The 2020 presidential election, which saw record voter participation despite the existence of a pandemic, should be celebrated as a great victory for democracy. It was the highest since the election of 1900 with 66.3% of eligible voters voting. Yet, since the election through February 27, 2021, the Republican Party has either introduced, pre-filed, or carried over more than 253 bills in 43 different states that would suppress the right to vote in America (Brennan Center). Most of these bills are designed to limit access to vote by mail while others impose stricter voter ID requirements and limit voter registration opportunities. Some of the specific bills include making it easier to purge voting rolls; reducing the number of voting sites in urban areas; eliminating mail-in voting; reducing the time period for voting early; eliminating early voting on Sundays; making it difficult to establish satellite voting centers on college campuses; preventing one from registering to vote at the department of motor vehicles; requiring a witness signature for mail-in ballots; eliminating drop boxes for mail in ballots; eliminating no-excuse mail-in and absentee ballots; and closing the polls on election day at an earlier time.
After the largest voter turnout since 1900, the most important right in a democratic republic, the right to vote, is actively being suppressed by the Republican Party. Why? According to Republican Secretary of State in Georgia, Brad Raffensperger, who was called an “enemy of the people” by Donald Trump, it is a “reaction to a three month disinformation campaign that could have been prevented.” In other words, it is in reaction to the “Big Lie,” the lie that states that the 2020 presidential election was fraudulent and that Trump actually won the election. Despite no credible evidence to support the “Big Lie,” it continues to be propagated by Trump and congressional leaders of the Republican Party. It is still believed by a majority of Republican voters.

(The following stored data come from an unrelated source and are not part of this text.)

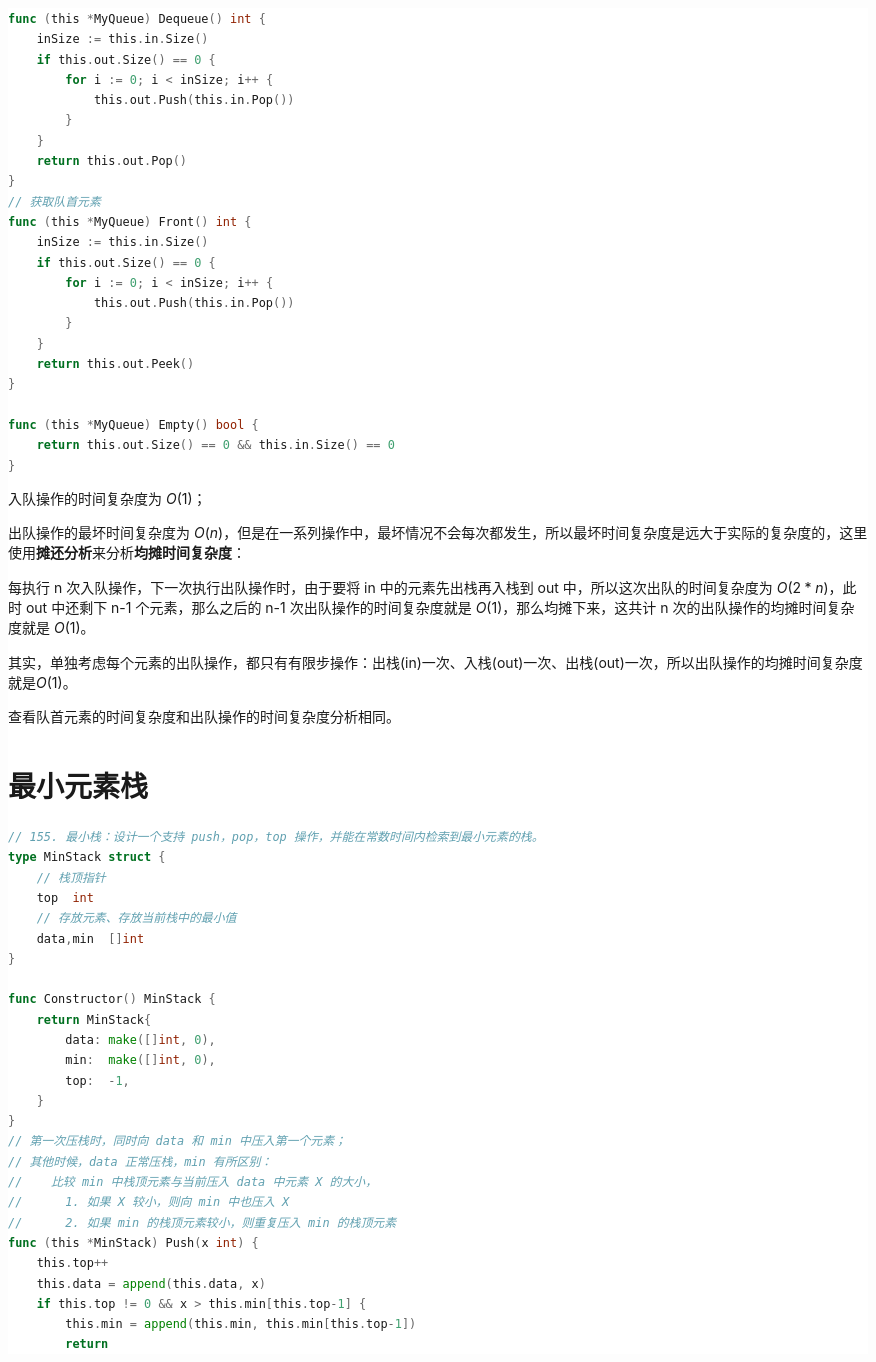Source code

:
 ```go
func (this *MyQueue) Dequeue() int {
	inSize := this.in.Size()
	if this.out.Size() == 0 {
		for i := 0; i < inSize; i++ {
			this.out.Push(this.in.Pop())
		}
	}
	return this.out.Pop()
}
// 获取队首元素
func (this *MyQueue) Front() int {
	inSize := this.in.Size()
	if this.out.Size() == 0 {
		for i := 0; i < inSize; i++ {
			this.out.Push(this.in.Pop())
		}
	}
	return this.out.Peek()
}

func (this *MyQueue) Empty() bool {
	return this.out.Size() == 0 && this.in.Size() == 0
}
```

入队操作的时间复杂度为 $O(1)$；

出队操作的最坏时间复杂度为 $O(n)$，但是在一系列操作中，最坏情况不会每次都发生，所以最坏时间复杂度是远大于实际的复杂度的，这里使用**摊还分析**来分析**均摊时间复杂度**：

每执行 n 次入队操作，下一次执行出队操作时，由于要将 in 中的元素先出栈再入栈到 out 中，所以这次出队的时间复杂度为 $O(2*n)$，此时 out 中还剩下 n-1 个元素，那么之后的 n-1 次出队操作的时间复杂度就是 $O(1)$，那么均摊下来，这共计 n 次的出队操作的均摊时间复杂度就是 $O(1)$。

其实，单独考虑每个元素的出队操作，都只有有限步操作：出栈(in)一次、入栈(out)一次、出栈(out)一次，所以出队操作的均摊时间复杂度就是$O(1)$。

查看队首元素的时间复杂度和出队操作的时间复杂度分析相同。

# 最小元素栈

```go
// 155. 最小栈：设计一个支持 push，pop，top 操作，并能在常数时间内检索到最小元素的栈。
type MinStack struct {
	// 栈顶指针
	top  int
	// 存放元素、存放当前栈中的最小值
	data,min  []int
}

func Constructor() MinStack {
	return MinStack{
		data: make([]int, 0),
		min:  make([]int, 0),
		top:  -1,
	}
}
// 第一次压栈时，同时向 data 和 min 中压入第一个元素；
// 其他时候，data 正常压栈，min 有所区别：
//    比较 min 中栈顶元素与当前压入 data 中元素 X 的大小，
//		1. 如果 X 较小，则向 min 中也压入 X
//		2. 如果 min 的栈顶元素较小，则重复压入 min 的栈顶元素
func (this *MinStack) Push(x int) {
	this.top++
	this.data = append(this.data, x)
	if this.top != 0 && x > this.min[this.top-1] {
		this.min = append(this.min, this.min[this.top-1])
		return
```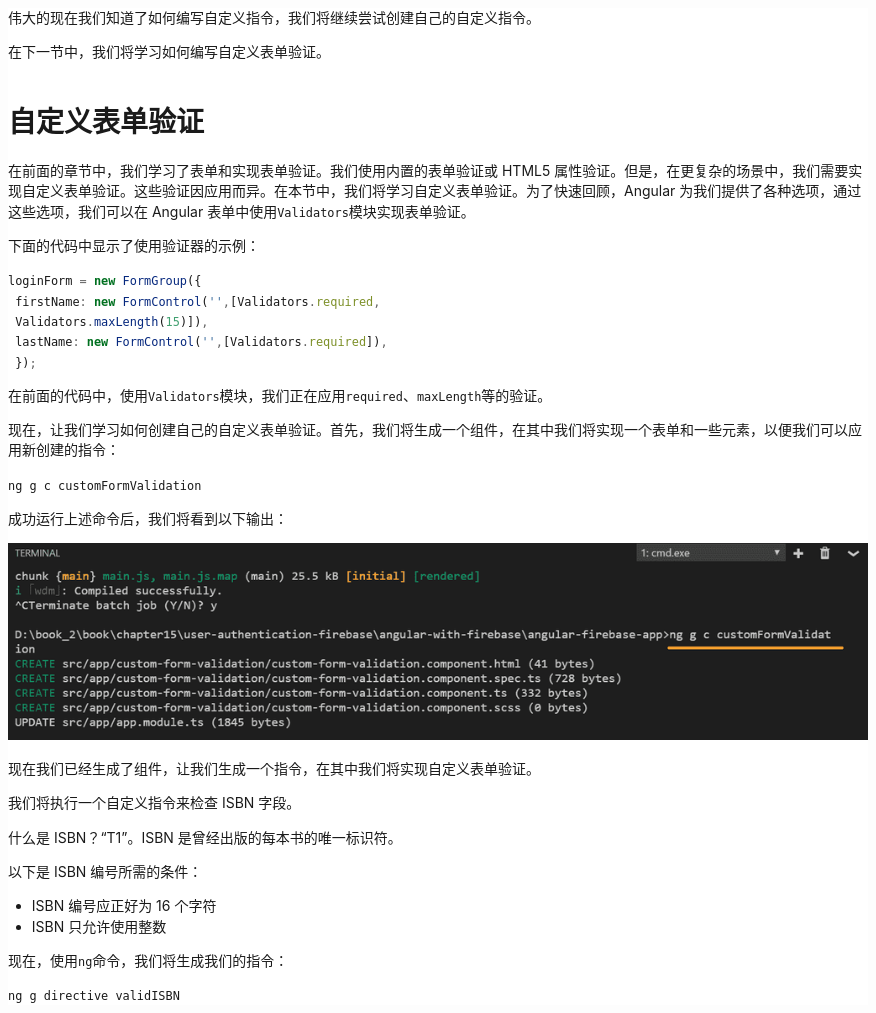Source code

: 伟大的现在我们知道了如何编写自定义指令，我们将继续尝试创建自己的自定义指令。

在下一节中，我们将学习如何编写自定义表单验证。



# 自定义表单验证



在前面的章节中，我们学习了表单和实现表单验证。我们使用内置的表单验证或 HTML5 属性验证。但是，在更复杂的场景中，我们需要实现自定义表单验证。这些验证因应用而异。在本节中，我们将学习自定义表单验证。为了快速回顾，Angular 为我们提供了各种选项，通过这些选项，我们可以在 Angular 表单中使用`Validators`模块实现表单验证。

下面的代码中显示了使用验证器的示例：

```ts
loginForm = new FormGroup({
 firstName: new FormControl('',[Validators.required, 
 Validators.maxLength(15)]),
 lastName: new FormControl('',[Validators.required]),
 });
```

在前面的代码中，使用`Validators`模块，我们正在应用`required`、`maxLength`等的验证。

现在，让我们学习如何创建自己的自定义表单验证。首先，我们将生成一个组件，在其中我们将实现一个表单和一些元素，以便我们可以应用新创建的指令：

```ts
ng g c customFormValidation
```

成功运行上述命令后，我们将看到以下输出：

![](img/284630e6-e257-49e4-a9cb-aeff46dd93d7.png)

现在我们已经生成了组件，让我们生成一个指令，在其中我们将实现自定义表单验证。

我们将执行一个自定义指令来检查 ISBN 字段。

什么是 ISBN？“T1”。ISBN 是曾经出版的每本书的唯一标识符。

以下是 ISBN 编号所需的条件：

*   ISBN 编号应正好为 16 个字符
*   ISBN 只允许使用整数

现在，使用`ng`命令，我们将生成我们的指令：

```ts
ng g directive validISBN
```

The “Big Lie” is still being spread so as to create the opportunity to engage in the current efforts to suppress voting rights. The reason for the dramatic increase in voter suppression legislation is the knowledge of the dramatic demographic changes that are taking place in America. Minorities or persons of color are increasing at a much greater rate than “whites” and “whites” will represent a minority in the US by 2040-45. The essentially “white” Republican Party finds it more and more difficult to win a national election when voter turnout is extremely high, especially among people of color who vote overwhelmingly for the Democratic Party. Democrats win in more populous urban, metropolitan areas where the majority of persons of color reside and Republicans win in less populous rural areas where the overwhelming majority are “white.” As long as the suburbs were overwhelmingly “white,” Republicans could still win national elections but suburbs are now populated by many peoples of color and that makes it problematic for Republicans to continue to win national elections. The essentially “white” Republican Party, which does not even attempt to appeal to persons of color and is overtly racist with Trump as its leader, will have increasing difficulty in defeating the multi-racial Democratic Party in a national election unless voter turnout, especially in people of color dominated urban areas, is limited. Thus, the real goal of the Republican-led voter suppression movement is to limit turn-out by persons of color in urban areas. The current Republican led voter suppression effort is racist and is no less than an attempt to replay the establishment of Jim Crow which effectively eliminated the 15th Amendment to the Constitution after Reconstruction.